Quebec’s Bibliothèque et Archives nationales du Québec (BAnQ) is embarking on an innovative project aimed at establishing a comprehensive database of cultural and governmental content. This initiative seeks to enhance the understanding of Quebec society, culture, and Indigenous languages within artificial intelligence systems. Having recently completed a feasibility study, BAnQ is moving into the experimental phase of creating a databank that will focus on French and Indigenous languages, addressing the pressing need for more accurate and diverse data representation in AI.
Addressing the AI Data Gap
In a world increasingly influenced by artificial intelligence, it has become evident that many AI systems struggle to provide reliable insights into Quebec’s unique cultural landscape. “All scenarios are a little bit on the table right now,” remarked Valérie D’Amour, the lead on the feasibility study. “We have a lot of ideas and we want to validate the possibilities with cultural stakeholders, as well as with data owners and providers, who will be involved in the discussions.” The aim is to ensure that AI models are equipped with a rich dataset reflective of Quebec’s diverse society.
BAnQ stressed that this proposed platform will not serve as a medium for public distribution of creative works; rather, it will maintain stringent control over data access. Marie Grégoire, the president and CEO of BAnQ, articulated the goal of the initiative: to enable AI systems to better mirror Quebec’s cultural and societal fabric. “That means having Quebec references, whether in small models or large models, whether they come from research or from the business community,” she explained.
Learning from Global Initiatives
The drive to create this database is not an isolated effort. Similar projects can be observed globally; for instance, Sweden has compiled extensive collections of Nordic-language texts to bolster the capabilities of generative AI models for Scandinavian languages. BAnQ plans to initially utilise its own collections before exploring data from external sources.

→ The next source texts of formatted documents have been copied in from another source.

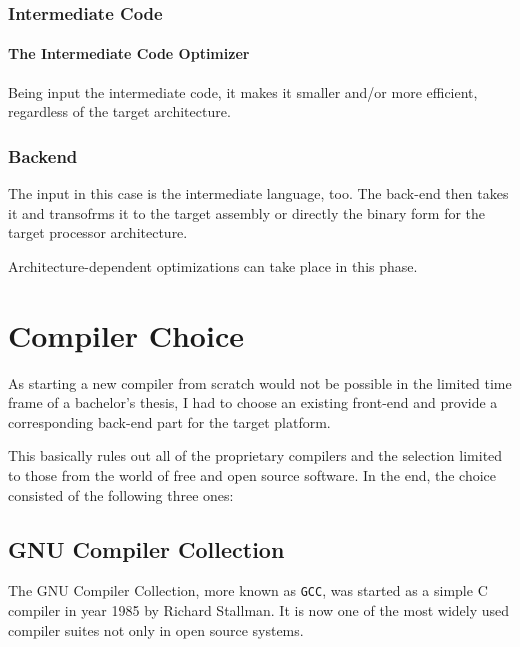         \subsection{Intermediate Code}

            \subsubsection{The Intermediate Code Optimizer}

                Being input the intermediate code, it makes it smaller and/or more efficient, regardless of the target architecture.

        \subsection{Back\-end}

            The input in this case is the intermediate language, too. The back-end then takes it and transofrms it to the target assembly or directly the binary form for the target processor architecture.

            Architecture-dependent optimizations can take place in this phase.

\chapter{Compiler Choice}\label{compiler}

As starting a new compiler from scratch would not be possible in the limited time frame of a bachelor's thesis, I had to choose an existing front-end and provide a corresponding back-end part for the target platform.

This basically rules out all of the proprietary compilers and the selection limited to those from the world of free and open source software. In the end, the choice consisted of the following three ones:


    \section{GNU Compiler Collection}\label{gcc}

    The GNU Compiler Collection, more known as \texttt{GCC}, was started as a simple C compiler in year 1985 by Richard Stallman. It is now one of the most widely used compiler suites not only in open source systems.

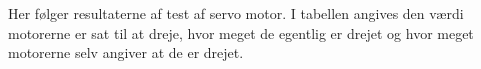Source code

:Her følger resultaterne af test af \legos servo motor.
I tabellen angives den værdi motorerne er sat til at dreje, hvor meget de egentlig er drejet og hvor meget motorerne selv angiver at de er drejet.

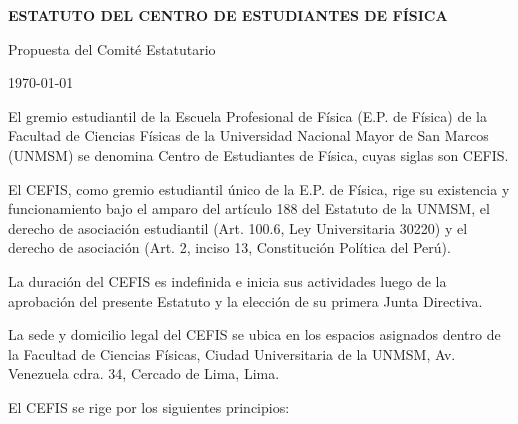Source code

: \documentclass[11pt]{article}
\newcommand{\DocNom}{ESTATUTO DEL CENTRO DE ESTUDIANTES DE FÍSICA}
\newcommand{\DocFecha}{\today}
\newcommand{\DocAutor}{Propuesta del Comité Estatutario}
\begin{document}
\begin{titlepage}
  \null
  \vfill
  \begin{center}
    {\sffamily\bfseries\LARGE \DocNom\par}
    {\sffamily\Large \DocAutor\par}
    {\sffamily\large \DocFecha\par}
  \end{center}
  \vfill
\end{titlepage}

\tableofcontents
\clearpage
{}



El gremio estudiantil de la Escuela Profesional de Física (E.P. de Física) de la Facultad de Ciencias Físicas de la Universidad Nacional Mayor de San Marcos (UNMSM) se denomina Centro de Estudiantes de Física, cuyas siglas son CEFIS.

El CEFIS, como gremio estudiantil único de la E.P. de Física, rige su existencia y funcionamiento bajo el amparo del artículo 188 del Estatuto de la UNMSM, el derecho de asociación estudiantil (Art. 100.6, Ley Universitaria 30220) y el derecho de asociación (Art. 2, inciso 13, Constitución Política del Perú).

La duración del CEFIS es indefinida e inicia sus actividades luego de la aprobación del presente Estatuto y la elección de su primera Junta Directiva.

La sede y domicilio legal del CEFIS se ubica en los espacios asignados dentro de la Facultad de Ciencias Físicas, Ciudad Universitaria de la UNMSM, Av. Venezuela cdra. 34, Cercado de Lima, Lima.

El CEFIS se rige por los siguientes principios:
\begin{artitems}[nosep]
\end{artitems}
\end{document}
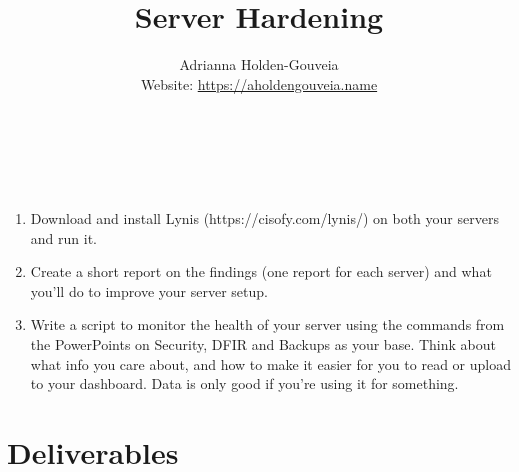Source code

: \documentclass[12pt]{article}
\title{Server Hardening}
\author{
        Adrianna Holden-Gouveia \\
        Website: \url{https://aholdengouveia.name}\\ 
        \date{\vspace{-5ex}}
        \faLinkedin{: aholdengouveia} \\
        \faGithub {: aholdengouveia} \\
        }
\begin{document}
    

\maketitle


 
    \begin{enumerate}
        \item Download and install Lynis (https://cisofy.com/lynis/) on both your servers and run it.
        \item Create a short report on the findings (one report for each server) and what you'll do to improve your server setup.
        \item Write a script to monitor the health of your server using the commands from the PowerPoints on Security, DFIR and Backups as your base. Think about what info you care about, and how to make it easier for you to read or upload to your dashboard.  Data is only good if you're using it for something. 
    \end{enumerate}



\section*{Deliverables}
\end{document}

This initiative is rooted in a recommendation from a 2024 report by Quebec’s innovation council, which highlighted the limited availability of Quebec-specific data in AI training datasets as a significant barrier to accurately representing the province’s culture and identity.
The Cultural Imperative
Destiny Tchéhouali, who co-holds a research chair focused on French-language artificial intelligence at Université du Québec à Montréal, underscored the importance of this initiative. He pointed out that Quebec culture is “underrepresented in the corpora currently circulating in the AI world.” The potential for linguistic and cultural biases to proliferate is a genuine concern, especially regarding Indigenous languages and communities. Tchéhouali noted that the proposed database could serve as “strategic infrastructure” for establishing guidelines on how local content is identified, catalogued, and tracked in contemporary AI systems.
As BAnQ forges ahead, it must navigate the complexities of copyright, a significant concern within the cultural sector. Grégoire believes that the new platform could provide creators with greater protection compared to the current landscape, which she described as akin to “the Wild West.” She stated, “Data is being harvested for free, and that should not be the case.” By centralising data access, the platform could facilitate better compensation for creators whose works are incorporated into AI models.

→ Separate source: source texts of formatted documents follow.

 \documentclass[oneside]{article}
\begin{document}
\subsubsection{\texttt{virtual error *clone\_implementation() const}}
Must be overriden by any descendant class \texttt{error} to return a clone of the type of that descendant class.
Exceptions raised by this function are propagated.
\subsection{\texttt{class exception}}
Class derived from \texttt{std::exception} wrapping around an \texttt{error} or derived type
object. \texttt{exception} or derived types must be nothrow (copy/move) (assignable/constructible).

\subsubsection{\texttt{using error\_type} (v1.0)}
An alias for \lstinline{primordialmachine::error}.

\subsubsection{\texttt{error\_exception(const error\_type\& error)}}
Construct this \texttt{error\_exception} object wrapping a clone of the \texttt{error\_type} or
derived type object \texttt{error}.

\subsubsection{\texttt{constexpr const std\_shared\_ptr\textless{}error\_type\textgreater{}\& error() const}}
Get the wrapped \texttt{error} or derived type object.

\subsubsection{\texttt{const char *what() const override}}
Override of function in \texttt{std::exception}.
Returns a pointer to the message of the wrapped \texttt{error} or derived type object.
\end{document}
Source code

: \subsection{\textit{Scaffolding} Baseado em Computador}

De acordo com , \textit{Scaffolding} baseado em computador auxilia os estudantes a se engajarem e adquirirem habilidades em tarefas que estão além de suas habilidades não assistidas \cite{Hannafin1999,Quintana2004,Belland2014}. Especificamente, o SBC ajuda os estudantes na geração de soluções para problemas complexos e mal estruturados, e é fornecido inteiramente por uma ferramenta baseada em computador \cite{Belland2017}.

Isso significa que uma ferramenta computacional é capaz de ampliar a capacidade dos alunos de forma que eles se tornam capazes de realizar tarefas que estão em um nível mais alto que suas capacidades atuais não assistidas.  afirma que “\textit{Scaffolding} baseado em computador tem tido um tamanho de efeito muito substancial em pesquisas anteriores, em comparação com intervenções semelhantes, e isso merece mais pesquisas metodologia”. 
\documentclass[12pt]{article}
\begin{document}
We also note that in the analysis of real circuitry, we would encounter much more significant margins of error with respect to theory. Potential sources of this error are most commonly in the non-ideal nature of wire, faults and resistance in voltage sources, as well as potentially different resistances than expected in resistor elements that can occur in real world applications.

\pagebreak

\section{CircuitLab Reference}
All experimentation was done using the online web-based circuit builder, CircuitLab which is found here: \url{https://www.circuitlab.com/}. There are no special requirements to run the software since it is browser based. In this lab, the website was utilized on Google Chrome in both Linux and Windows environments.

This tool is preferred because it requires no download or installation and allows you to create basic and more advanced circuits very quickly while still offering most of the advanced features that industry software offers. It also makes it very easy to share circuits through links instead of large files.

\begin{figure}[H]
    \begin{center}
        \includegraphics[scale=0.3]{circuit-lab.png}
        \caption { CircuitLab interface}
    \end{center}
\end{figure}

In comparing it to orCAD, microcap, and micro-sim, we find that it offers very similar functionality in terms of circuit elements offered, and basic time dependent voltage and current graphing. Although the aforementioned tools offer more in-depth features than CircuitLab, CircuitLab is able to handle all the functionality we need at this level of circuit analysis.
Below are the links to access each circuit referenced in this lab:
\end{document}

Artist Concerns and Future Outlook
Despite the potential benefits, some artists are wary of the implications of sharing their work for AI training. Maxime Harvey, a postdoctoral researcher at the National Institute of Scientific Research, voiced concerns that artists may inadvertently undermine their own livelihoods. “The main criticism we hear in the field is that, even if artists earn income from it, they are still feeding the beast that will eventually be used to replace contracts they may lose because of AI,” he stated.

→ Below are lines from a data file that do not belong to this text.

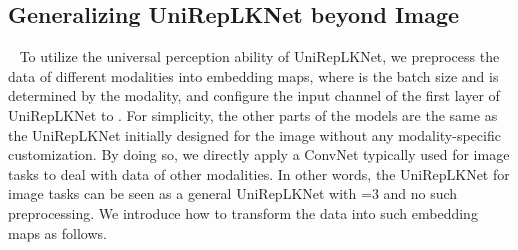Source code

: \documentclass[10pt,twocolumn,letterpaper]{article}
\begin{document}
	\begin{table}
		\caption{Architectural hyper-parameters of UniRepLKNet instances, including the number of blocks in the four stages  and channels  of the first stage. Stage 1 uses SmaK Blocks, and Stages 2 and 4 use LarK Blocks only. For Stage 3, \eg, ``9 + 18'' means 9 LarK Blocks and 18 SmaK Blocks.}
		\label{table-instances}
		\vspace{-0.2in}
		\begin{center}
		\end{center}
		\vspace{-0.3in}
	\end{table}




\subsection{Generalizing UniRepLKNet beyond Image}~\label{sec:mm-design}
To utilize the universal perception ability of UniRepLKNet, we preprocess the data of different modalities into  embedding maps, where  is the batch size and  is determined by the modality, and configure the input channel of the first layer of UniRepLKNet to . For simplicity, the other parts of the models are the same as the UniRepLKNet initially designed for the image without any modality-specific customization. By doing so, we directly apply a ConvNet typically used for image tasks to deal with data of other modalities. In other words, the UniRepLKNet for image tasks can be seen as a general UniRepLKNet with =3 and no such preprocessing. We introduce how to transform the data into such embedding maps as follows.
\end{document}
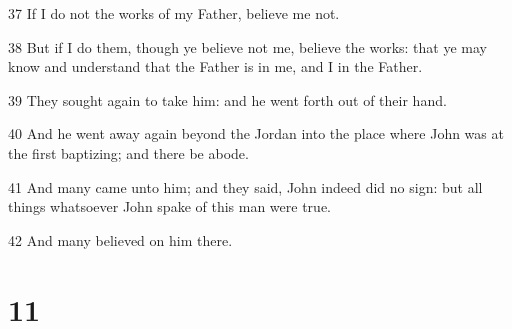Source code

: \par 37 If I do not the works of my Father, believe me not.
\par 38 But if I do them, though ye believe not me, believe the works: that ye may know and understand that the Father is in me, and I in the Father.
\par 39 They sought again to take him: and he went forth out of their hand.
\par 40 And he went away again beyond the Jordan into the place where John was at the first baptizing; and there be abode.
\par 41 And many came unto him; and they said, John indeed did no sign: but all things whatsoever John spake of this man were true.
\par 42 And many believed on him there.

\chapter{11}

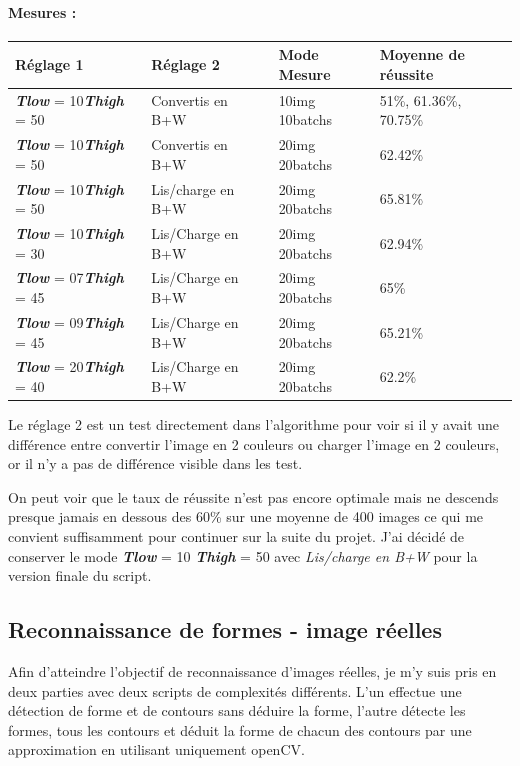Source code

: 	\paragraph{Mesures : }
	\begin{center}
		\begin{tabular}{l l | l l}
			Réglage 1 & Réglage 2 & Mode Mesure & Moyenne de réussite \\
			\hline
			\textit{\textbf{Tlow}} = 10\quad\textit{\textbf{Thigh}} = 50 &  Convertis en B+W & 10img 10batchs & 51\%, 61.36\%, 70.75\% \\
			\textit{\textbf{Tlow}} = 10\quad\textit{\textbf{Thigh}} = 50 &  Convertis en B+W & 20img 20batchs & 62.42\% \\
			\textit{\textbf{Tlow}} = 10\quad\textit{\textbf{Thigh}} = 50 & Lis/charge en B+W & 20img 20batchs & 65.81\% \\
			\textit{\textbf{Tlow}} = 10\quad\textit{\textbf{Thigh}} = 30 & Lis/Charge en B+W & 20img 20batchs & 62.94\% \\
			\textit{\textbf{Tlow}} = 07\quad\textit{\textbf{Thigh}} = 45 & Lis/Charge en B+W & 20img 20batchs & 65\% \\
			\textit{\textbf{Tlow}} = 09\quad\textit{\textbf{Thigh}} = 45 & Lis/Charge en B+W & 20img 20batchs & 65.21\% \\
			\textit{\textbf{Tlow}} = 20\quad\textit{\textbf{Thigh}} = 40 & Lis/Charge en B+W & 20img 20batchs & 62.2\% \\
		\end{tabular}
	\end{center}
	
	Le réglage 2 est un test directement dans l'algorithme pour voir si il y avait une différence entre convertir l'image en 2 couleurs ou charger l'image en 2 couleurs, or il n'y a pas de différence visible dans les test.
	
	On peut voir que le taux de réussite n'est pas encore optimale mais ne descends presque jamais en dessous des 60\% sur une moyenne de 400 images ce qui me convient suffisamment pour continuer sur la suite du projet. J'ai décidé de conserver le mode \textit{\textbf{Tlow}} = 10 \textit{\textbf{Thigh}} = 50 avec \textit{Lis/charge en B+W} pour la version finale du script.

\subsection{Reconnaissance de formes - image réelles}
Afin d'atteindre l'objectif de reconnaissance d'images réelles, je m'y suis pris en deux parties avec deux scripts de complexités différents. L'un effectue une détection de forme et de contours sans déduire la forme, l'autre détecte les formes, tous les contours et déduit la forme de chacun des contours par une approximation en utilisant uniquement openCV.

The feasibility study anticipates that the platform could be operational by 2029, although D’Amour indicated that this timeline will be reassessed after the experimental phase. The projected budget for the initiative is approximately £8.5 million over five years, covering both operational and capital costs. To support this endeavour, BAnQ has secured £56,000 from the Quebec government for the feasibility study, along with a further £144,000 for the upcoming twelve-month experimentation phase.
Why it Matters
This initiative by BAnQ is more than just a technological advancement; it is a crucial step towards ensuring that Quebec’s rich cultural narrative is not lost in the rapidly evolving landscape of artificial intelligence. By fostering a more inclusive representation of local identities within AI systems, Quebec has the opportunity to not only preserve its cultural heritage but also set a precedent for other regions grappling with similar issues. As AI continues to shape our world, the importance of local context in its development cannot be overstated.